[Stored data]
───

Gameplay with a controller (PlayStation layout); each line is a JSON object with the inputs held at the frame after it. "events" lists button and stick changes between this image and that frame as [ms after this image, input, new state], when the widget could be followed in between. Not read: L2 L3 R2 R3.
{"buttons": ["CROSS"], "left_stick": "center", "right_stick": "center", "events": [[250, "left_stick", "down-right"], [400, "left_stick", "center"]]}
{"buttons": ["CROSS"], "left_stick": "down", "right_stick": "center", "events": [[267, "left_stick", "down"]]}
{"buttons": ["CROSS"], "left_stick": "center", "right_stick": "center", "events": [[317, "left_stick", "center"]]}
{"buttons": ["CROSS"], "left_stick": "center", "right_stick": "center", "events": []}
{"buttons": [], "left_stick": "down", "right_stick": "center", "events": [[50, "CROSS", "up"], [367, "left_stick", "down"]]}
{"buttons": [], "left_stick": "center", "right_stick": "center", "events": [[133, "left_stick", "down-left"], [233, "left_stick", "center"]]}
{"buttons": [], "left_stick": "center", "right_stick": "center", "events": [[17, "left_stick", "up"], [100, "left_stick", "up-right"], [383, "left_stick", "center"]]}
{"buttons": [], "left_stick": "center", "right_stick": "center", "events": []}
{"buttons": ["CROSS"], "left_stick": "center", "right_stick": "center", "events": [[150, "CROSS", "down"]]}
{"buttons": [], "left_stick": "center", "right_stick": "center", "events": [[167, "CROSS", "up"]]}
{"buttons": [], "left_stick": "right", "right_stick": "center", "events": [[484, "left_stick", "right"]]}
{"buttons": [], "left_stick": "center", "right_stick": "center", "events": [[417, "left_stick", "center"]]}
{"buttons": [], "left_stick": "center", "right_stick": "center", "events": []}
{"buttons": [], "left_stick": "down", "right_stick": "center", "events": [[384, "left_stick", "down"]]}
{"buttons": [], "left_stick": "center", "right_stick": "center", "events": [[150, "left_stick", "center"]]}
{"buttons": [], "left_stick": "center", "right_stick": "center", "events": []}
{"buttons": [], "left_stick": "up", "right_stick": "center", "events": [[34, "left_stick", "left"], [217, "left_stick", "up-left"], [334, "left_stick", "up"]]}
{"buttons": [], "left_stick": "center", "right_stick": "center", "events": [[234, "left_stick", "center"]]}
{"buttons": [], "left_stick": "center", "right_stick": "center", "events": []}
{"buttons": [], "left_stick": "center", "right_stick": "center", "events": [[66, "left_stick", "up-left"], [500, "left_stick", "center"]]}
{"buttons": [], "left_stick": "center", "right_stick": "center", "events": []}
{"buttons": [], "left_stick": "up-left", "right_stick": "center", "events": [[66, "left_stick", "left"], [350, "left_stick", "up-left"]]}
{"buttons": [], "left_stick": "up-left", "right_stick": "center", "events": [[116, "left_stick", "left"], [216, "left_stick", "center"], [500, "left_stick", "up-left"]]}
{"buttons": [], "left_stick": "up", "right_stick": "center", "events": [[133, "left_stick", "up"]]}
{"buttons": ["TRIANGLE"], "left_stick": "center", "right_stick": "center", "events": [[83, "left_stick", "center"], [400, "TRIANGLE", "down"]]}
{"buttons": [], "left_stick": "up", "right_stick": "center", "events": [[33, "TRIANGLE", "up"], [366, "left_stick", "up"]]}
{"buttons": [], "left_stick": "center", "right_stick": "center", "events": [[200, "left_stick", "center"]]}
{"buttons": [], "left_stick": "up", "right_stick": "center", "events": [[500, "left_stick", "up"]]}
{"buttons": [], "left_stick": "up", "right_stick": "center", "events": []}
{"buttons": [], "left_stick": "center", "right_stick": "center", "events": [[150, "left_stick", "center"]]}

───

Problem to work on: Among the lines above, which ones include the word "TRIANGLE"? Copy them.

Answer section:
{"buttons": ["TRIANGLE"], "left_stick": "center", "right_stick": "center", "events": [[83, "left_stick", "center"], [400, "TRIANGLE", "down"]]}
{"buttons": [], "left_stick": "up", "right_stick": "center", "events": [[33, "TRIANGLE", "up"], [366, "left_stick", "up"]]}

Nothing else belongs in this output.